#### HOW TO COMPLETE THIS TASK:
The records beneath should be printed exactly, and the pictures are to be left out.

════════

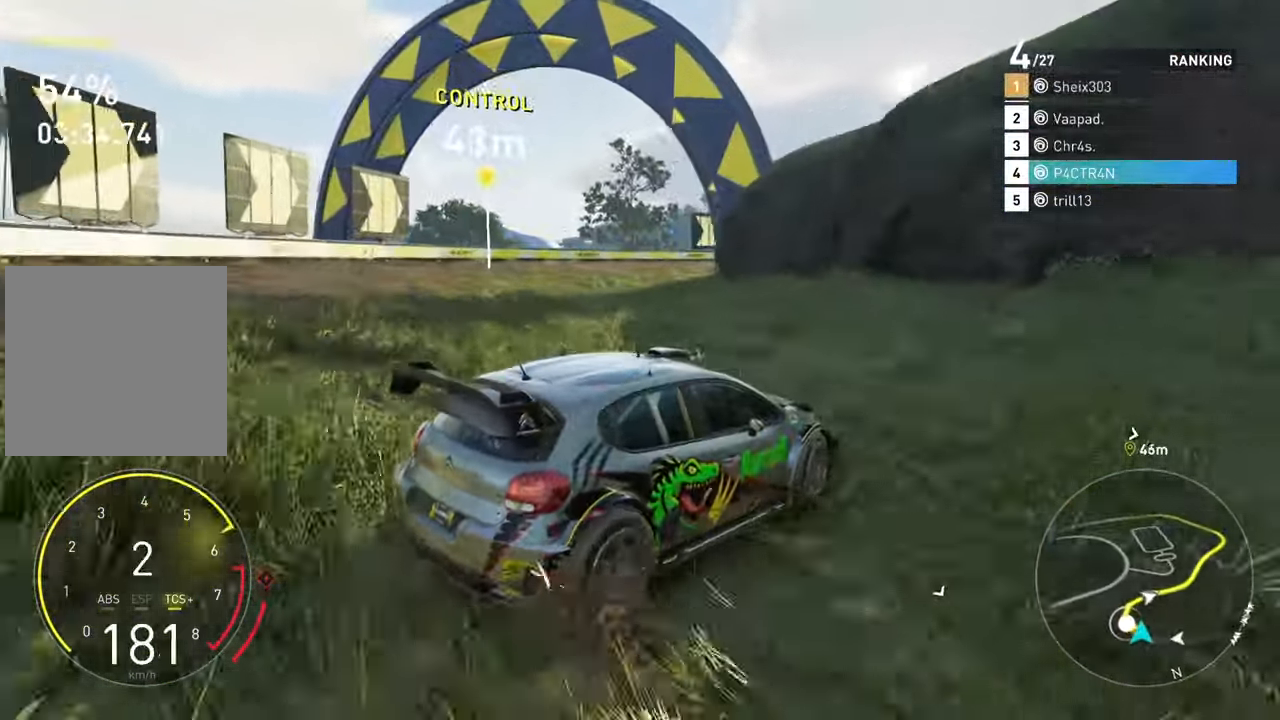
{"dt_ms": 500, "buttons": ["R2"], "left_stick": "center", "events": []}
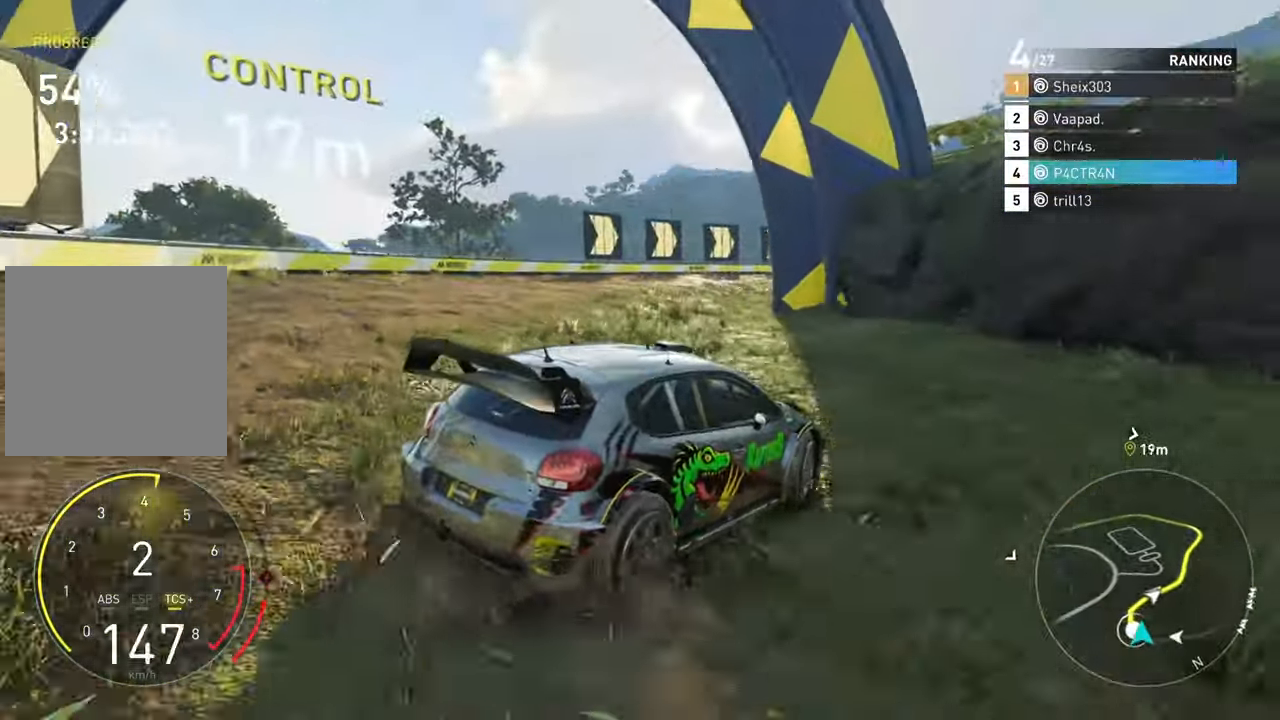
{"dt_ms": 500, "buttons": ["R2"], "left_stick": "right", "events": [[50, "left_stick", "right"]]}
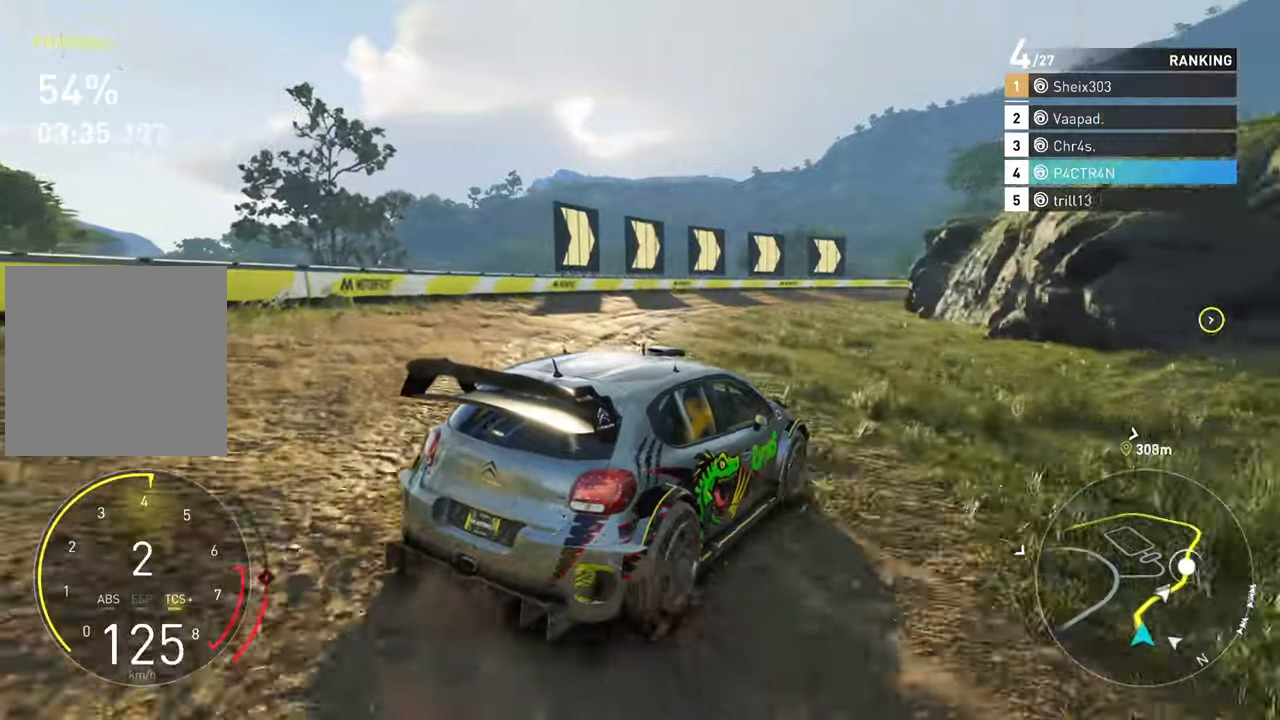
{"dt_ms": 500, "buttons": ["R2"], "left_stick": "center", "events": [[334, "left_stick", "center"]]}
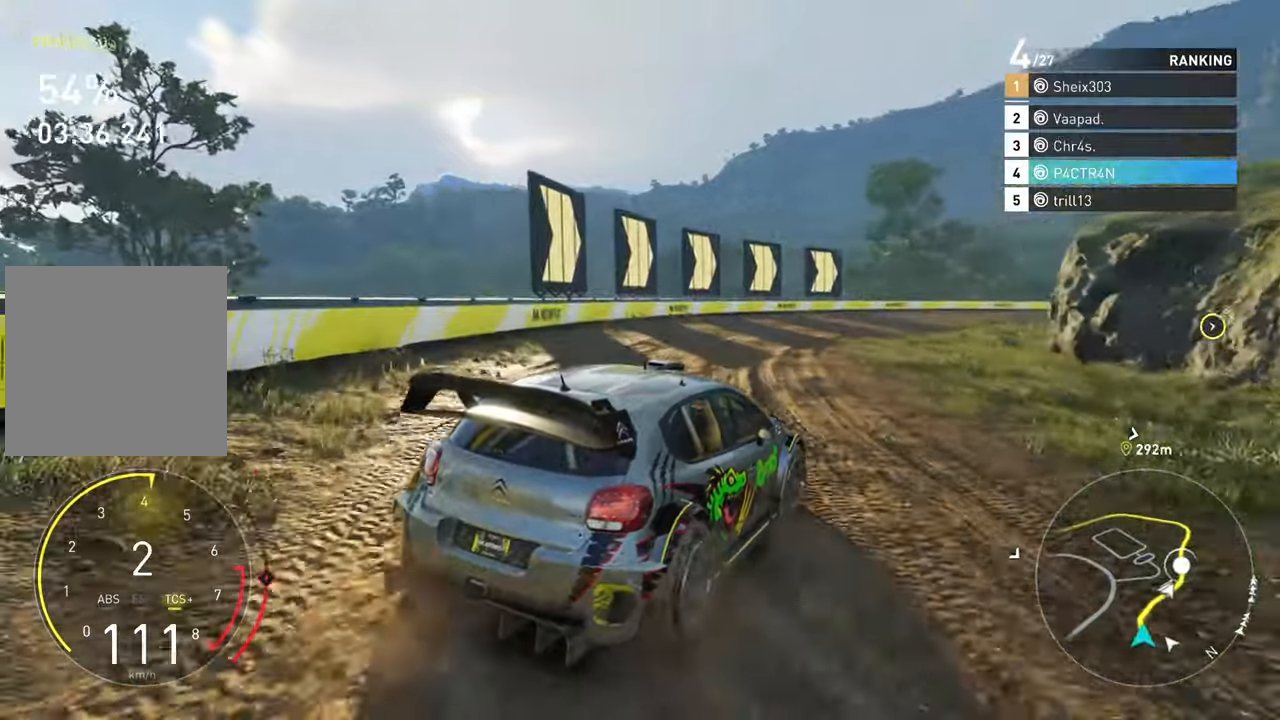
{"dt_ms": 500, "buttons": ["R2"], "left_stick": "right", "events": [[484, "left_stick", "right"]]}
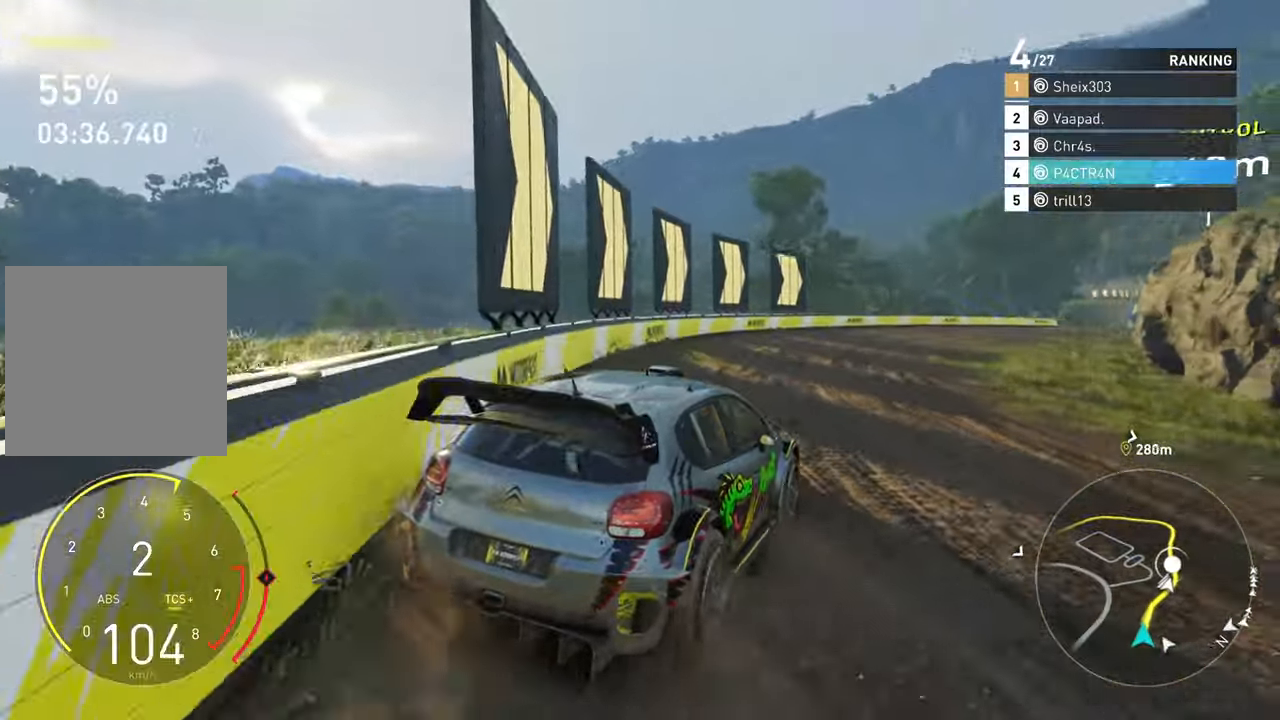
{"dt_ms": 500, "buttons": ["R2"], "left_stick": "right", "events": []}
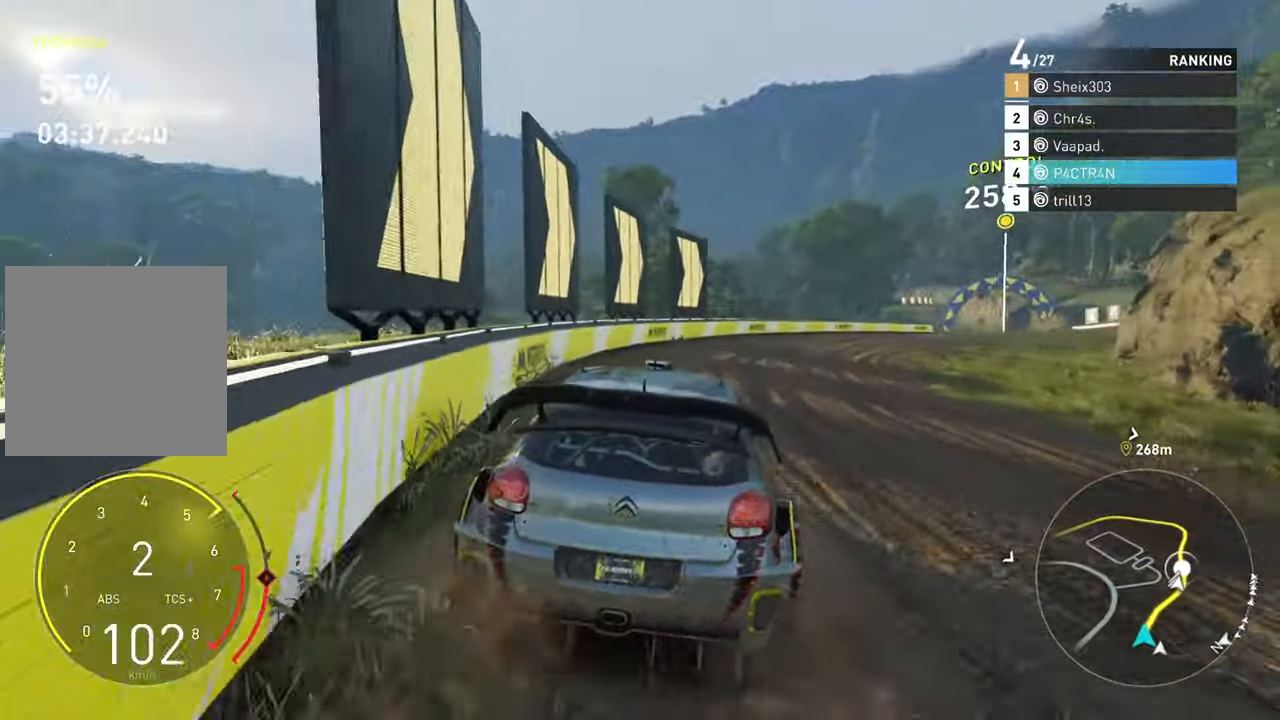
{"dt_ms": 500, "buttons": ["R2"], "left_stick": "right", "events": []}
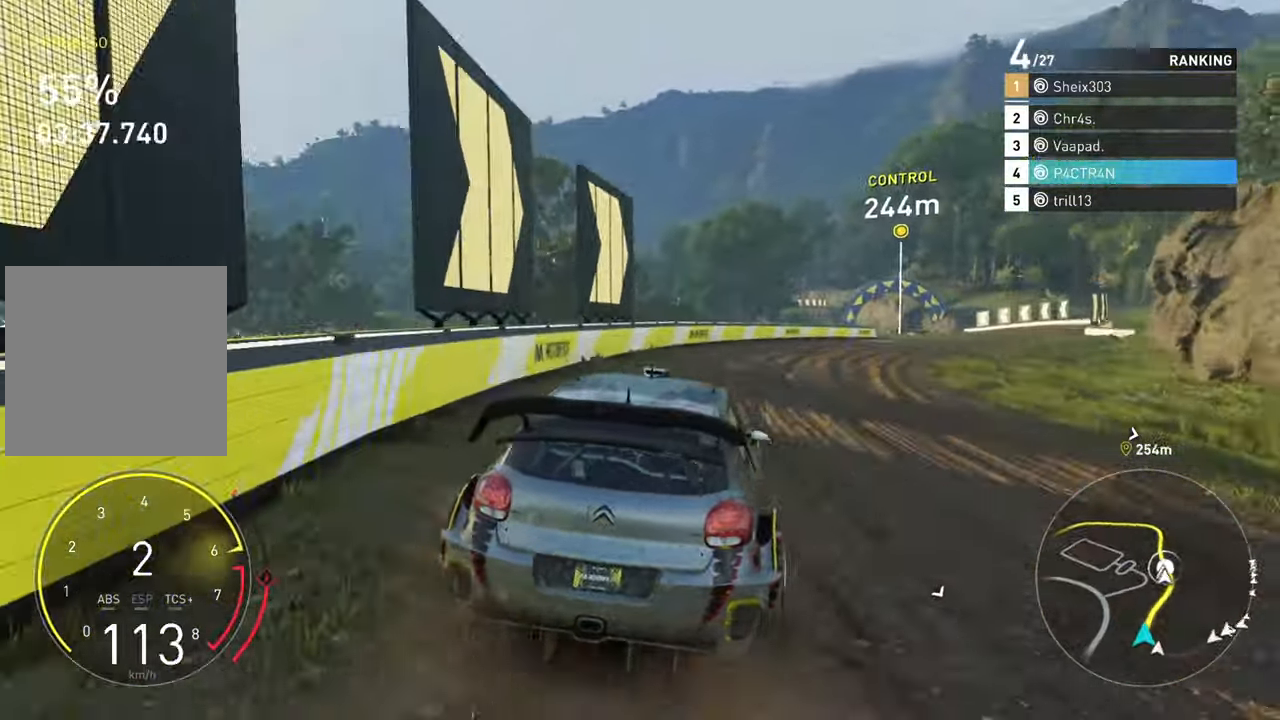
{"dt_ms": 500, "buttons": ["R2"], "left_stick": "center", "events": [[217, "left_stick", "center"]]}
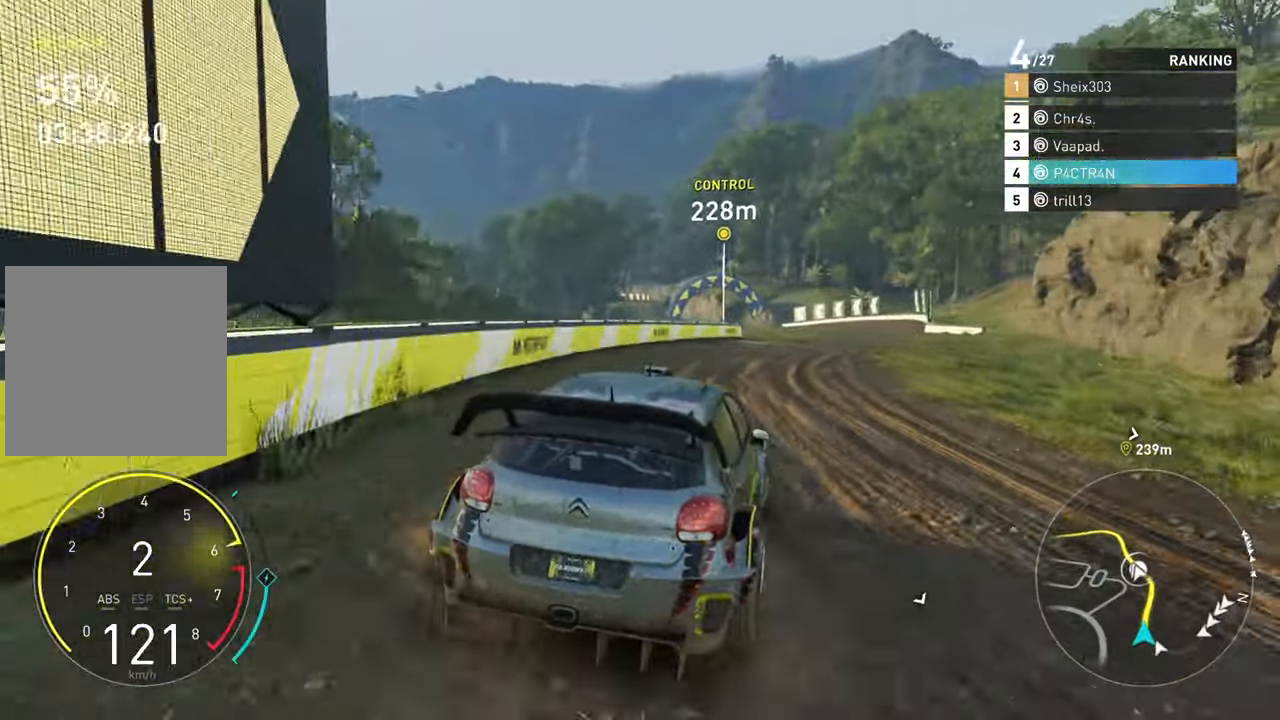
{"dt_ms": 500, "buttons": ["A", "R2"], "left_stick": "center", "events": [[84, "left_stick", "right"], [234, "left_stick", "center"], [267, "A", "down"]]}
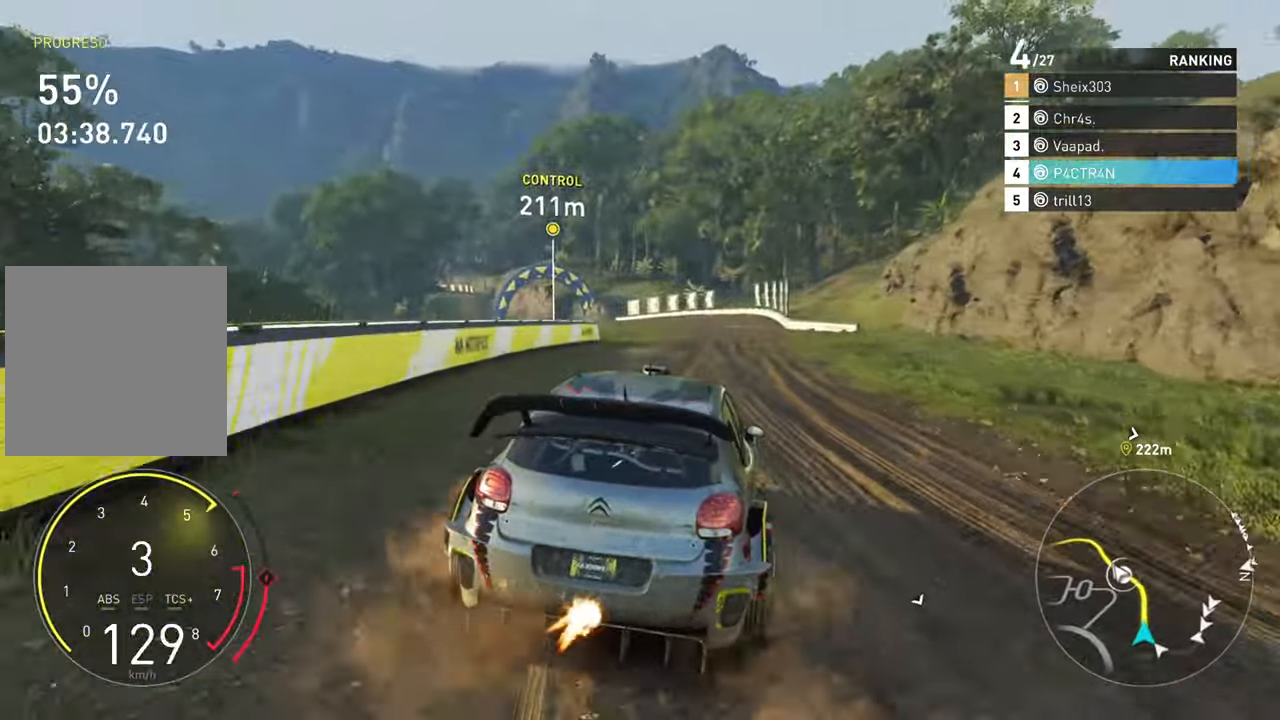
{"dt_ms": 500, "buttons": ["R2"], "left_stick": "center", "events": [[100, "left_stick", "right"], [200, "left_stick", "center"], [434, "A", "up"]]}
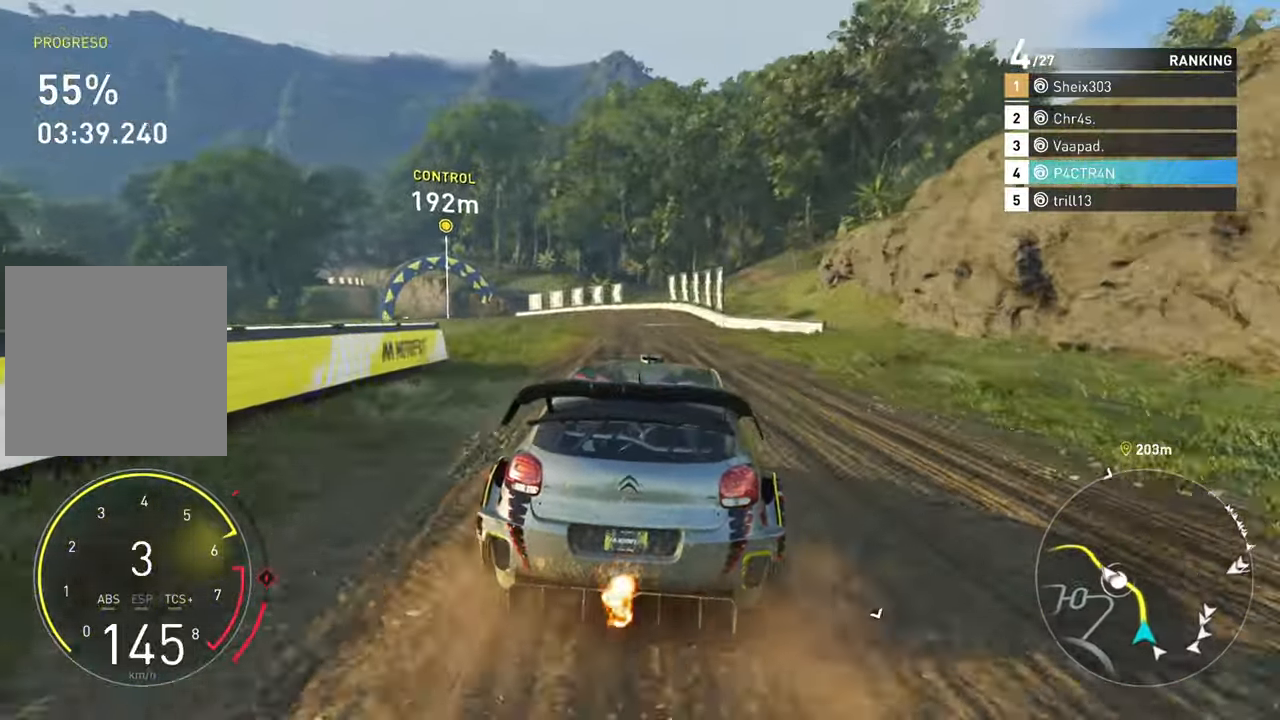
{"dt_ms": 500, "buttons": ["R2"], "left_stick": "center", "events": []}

════════

#### SOLUTION:
{"dt_ms": 500, "buttons": ["R2"], "left_stick": "center", "events": []}
{"dt_ms": 500, "buttons": ["R2"], "left_stick": "right", "events": [[50, "left_stick", "right"]]}
{"dt_ms": 500, "buttons": ["R2"], "left_stick": "center", "events": [[334, "left_stick", "center"]]}
{"dt_ms": 500, "buttons": ["R2"], "left_stick": "right", "events": [[484, "left_stick", "right"]]}
{"dt_ms": 500, "buttons": ["R2"], "left_stick": "right", "events": []}
{"dt_ms": 500, "buttons": ["R2"], "left_stick": "right", "events": []}
{"dt_ms": 500, "buttons": ["R2"], "left_stick": "center", "events": [[217, "left_stick", "center"]]}
{"dt_ms": 500, "buttons": ["A", "R2"], "left_stick": "center", "events": [[84, "left_stick", "right"], [234, "left_stick", "center"], [267, "A", "down"]]}
{"dt_ms": 500, "buttons": ["R2"], "left_stick": "center", "events": [[100, "left_stick", "right"], [200, "left_stick", "center"], [434, "A", "up"]]}
{"dt_ms": 500, "buttons": ["R2"], "left_stick": "center", "events": []}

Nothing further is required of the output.